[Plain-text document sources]
+ + + + +
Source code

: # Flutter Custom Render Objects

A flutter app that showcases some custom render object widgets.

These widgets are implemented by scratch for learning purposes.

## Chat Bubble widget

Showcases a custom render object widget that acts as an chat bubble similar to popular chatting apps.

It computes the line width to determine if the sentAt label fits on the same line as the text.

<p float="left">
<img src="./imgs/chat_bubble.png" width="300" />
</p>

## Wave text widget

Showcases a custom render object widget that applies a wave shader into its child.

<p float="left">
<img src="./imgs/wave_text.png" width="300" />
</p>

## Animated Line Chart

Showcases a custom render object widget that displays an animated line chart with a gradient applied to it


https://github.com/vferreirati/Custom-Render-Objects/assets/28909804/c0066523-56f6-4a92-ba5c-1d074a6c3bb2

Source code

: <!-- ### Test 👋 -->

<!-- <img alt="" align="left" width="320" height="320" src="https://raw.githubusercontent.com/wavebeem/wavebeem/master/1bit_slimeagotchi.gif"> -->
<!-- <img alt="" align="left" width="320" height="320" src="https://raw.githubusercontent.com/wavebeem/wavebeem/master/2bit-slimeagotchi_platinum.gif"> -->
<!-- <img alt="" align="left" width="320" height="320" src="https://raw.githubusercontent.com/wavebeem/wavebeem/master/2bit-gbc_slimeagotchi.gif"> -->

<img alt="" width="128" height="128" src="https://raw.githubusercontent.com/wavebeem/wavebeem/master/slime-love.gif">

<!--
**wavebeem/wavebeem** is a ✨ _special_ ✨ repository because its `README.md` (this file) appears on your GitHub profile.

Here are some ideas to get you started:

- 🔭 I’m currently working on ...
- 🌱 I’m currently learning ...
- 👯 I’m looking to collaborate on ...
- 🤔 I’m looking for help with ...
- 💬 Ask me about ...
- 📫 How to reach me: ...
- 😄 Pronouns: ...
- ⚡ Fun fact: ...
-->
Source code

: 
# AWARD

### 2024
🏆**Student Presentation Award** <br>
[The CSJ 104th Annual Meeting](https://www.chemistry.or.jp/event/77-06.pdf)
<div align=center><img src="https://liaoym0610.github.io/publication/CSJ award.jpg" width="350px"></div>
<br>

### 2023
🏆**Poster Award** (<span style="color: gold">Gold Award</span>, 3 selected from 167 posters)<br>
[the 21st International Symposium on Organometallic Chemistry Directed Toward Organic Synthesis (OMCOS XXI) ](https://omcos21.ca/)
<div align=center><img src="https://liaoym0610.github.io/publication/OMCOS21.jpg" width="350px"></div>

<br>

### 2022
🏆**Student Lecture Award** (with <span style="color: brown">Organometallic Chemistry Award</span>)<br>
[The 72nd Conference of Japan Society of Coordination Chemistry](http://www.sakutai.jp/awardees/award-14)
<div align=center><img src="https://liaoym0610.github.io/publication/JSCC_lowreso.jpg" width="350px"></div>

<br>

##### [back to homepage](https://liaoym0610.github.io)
+ + + + +
INSTRUCTIONS FOR THE TASK:
Nothing but an exact reproduction of the entries is wanted.

EXERCISE ANSWER:
Source code

: # Flutter Custom Render Objects

A flutter app that showcases some custom render object widgets.

These widgets are implemented by scratch for learning purposes.

## Chat Bubble widget

Showcases a custom render object widget that acts as an chat bubble similar to popular chatting apps.

It computes the line width to determine if the sentAt label fits on the same line as the text.

<p float="left">
<img src="./imgs/chat_bubble.png" width="300" />
</p>

## Wave text widget

Showcases a custom render object widget that applies a wave shader into its child.

<p float="left">
<img src="./imgs/wave_text.png" width="300" />
</p>

## Animated Line Chart

Showcases a custom render object widget that displays an animated line chart with a gradient applied to it


https://github.com/vferreirati/Custom-Render-Objects/assets/28909804/c0066523-56f6-4a92-ba5c-1d074a6c3bb2

Source code

: <!-- ### Test 👋 -->

<!-- <img alt="" align="left" width="320" height="320" src="https://raw.githubusercontent.com/wavebeem/wavebeem/master/1bit_slimeagotchi.gif"> -->
<!-- <img alt="" align="left" width="320" height="320" src="https://raw.githubusercontent.com/wavebeem/wavebeem/master/2bit-slimeagotchi_platinum.gif"> -->
<!-- <img alt="" align="left" width="320" height="320" src="https://raw.githubusercontent.com/wavebeem/wavebeem/master/2bit-gbc_slimeagotchi.gif"> -->

<img alt="" width="128" height="128" src="https://raw.githubusercontent.com/wavebeem/wavebeem/master/slime-love.gif">

<!--
**wavebeem/wavebeem** is a ✨ _special_ ✨ repository because its `README.md` (this file) appears on your GitHub profile.

Here are some ideas to get you started:

- 🔭 I’m currently working on ...
- 🌱 I’m currently learning ...
- 👯 I’m looking to collaborate on ...
- 🤔 I’m looking for help with ...
- 💬 Ask me about ...
- 📫 How to reach me: ...
- 😄 Pronouns: ...
- ⚡ Fun fact: ...
-->
Source code

: 
# AWARD

### 2024
🏆**Student Presentation Award** <br>
[The CSJ 104th Annual Meeting](https://www.chemistry.or.jp/event/77-06.pdf)
<div align=center><img src="https://liaoym0610.github.io/publication/CSJ award.jpg" width="350px"></div>
<br>

### 2023
🏆**Poster Award** (<span style="color: gold">Gold Award</span>, 3 selected from 167 posters)<br>
[the 21st International Symposium on Organometallic Chemistry Directed Toward Organic Synthesis (OMCOS XXI) ](https://omcos21.ca/)
<div align=center><img src="https://liaoym0610.github.io/publication/OMCOS21.jpg" width="350px"></div>

<br>

### 2022
🏆**Student Lecture Award** (with <span style="color: brown">Organometallic Chemistry Award</span>)<br>
[The 72nd Conference of Japan Society of Coordination Chemistry](http://www.sakutai.jp/awardees/award-14)
<div align=center><img src="https://liaoym0610.github.io/publication/JSCC_lowreso.jpg" width="350px"></div>

<br>

##### [back to homepage](https://liaoym0610.github.io)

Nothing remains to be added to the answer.